Tetrisched is similar to alsched where it is also trying to maximize the amount of utility based on supplied utility functions. However, it differs from alsched by not just considering space (or in other words, amount of resources) but also time (when these resources are consumed).
Utility operators in alsched used to describe utility based on values of resources, but Tetrisched now includes also the periods of time that influences utility. For example, a utility function could include a deadline and also describing either choosing 2 GPU enabled servers that can complete job in 2 units, or running anywhere with a slower runtime of 3 units. The scheduler will then combine all the expressions, and turn each scheduling decision into a Mixed Integer Linear Program (MILP) using solvers that are configured to get to within 10% optimal solution (otherwise diminishing returns between amount of work and improvement).

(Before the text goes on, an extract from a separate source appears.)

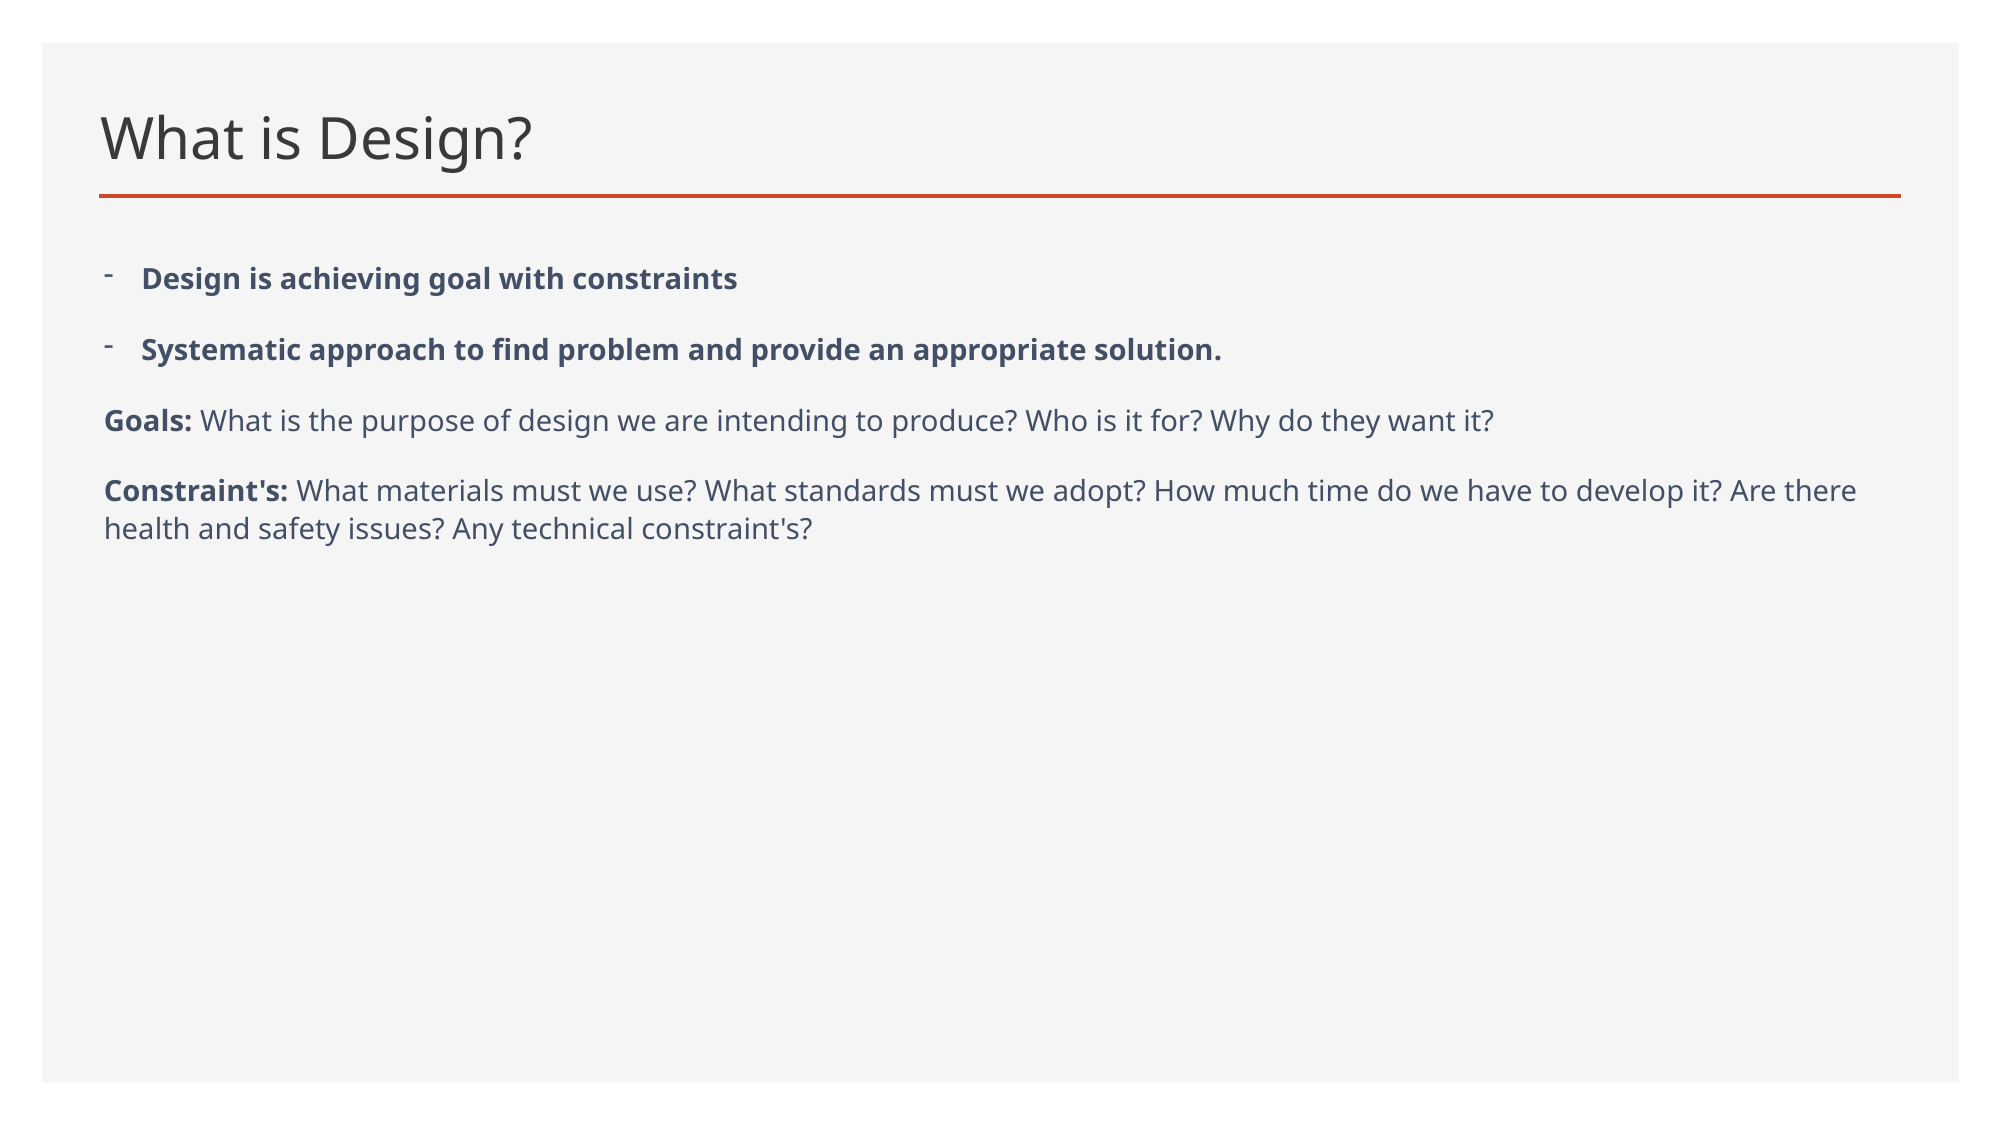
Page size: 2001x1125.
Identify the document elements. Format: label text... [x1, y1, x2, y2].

title What is Design? [85, 73, 1214, 179]
text_box Design is achieving goal with constraints Systematic approach to find problem and provide an appropriate solution. Goals: What is the purpose of design we are intending to produce? Who is it for? Why do they want it? Constraint's: What materials must we use? What standards must we adopt? How much time do we have to develop it? Are there health and safety issues? Any technical constraint's? [88, 250, 1908, 1034]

Another important aspect of Tetrisched is plan-ahead, where it considers multiple jobs soft constraints and future placements and decide whether it should wait for preferred resources or more alternative options. This can be also computationally intensive so it has be limited to how far advanced it computes, but according to the paper can lead to 3x improvements. Without plan-ahead (alsched), Tetrisched can potentially perform worse than hard constraints at high load.
Tetrisched also introduces a wizard tool that will help translate user requirements into utility functions that inputs into Tetrisched. The wizard supports various job types that is configured to know how to compose a utility function based on the type. For example, a HDFS type job will automatically come up with a utility function that computes the utility of maximizing the utility of scheduling on HDFS storage nodes vs non-HDFS and gaining benefits even if it’s partial. Each job also specifies a budget (can be based on priority or other values), sensitivity for delaying and desired times and optional penalty for dropping the job.
With the plan-ahead and wizard, Tetrisched brings better usability and scheduling especially when there is a higher level of burstiness and load.
The most interesting aspect of this paper is bringing the time dimension and the ability to express how it impacts the overall utility to take that into account when scheduling. By understanding deadlines besides just amount of resources these batch jobs needs, utilization can be further unlocked especially in a shared cluster. This is still a pretty unexplored space in any container scheduler in the wild.
What will also be interesting to see a scheduler that can take into account deadlines and batch jobs, as well as long running jobs and able to make tradeoffs between them, which does better than just killing all batch jobs when long running jobs needs resources.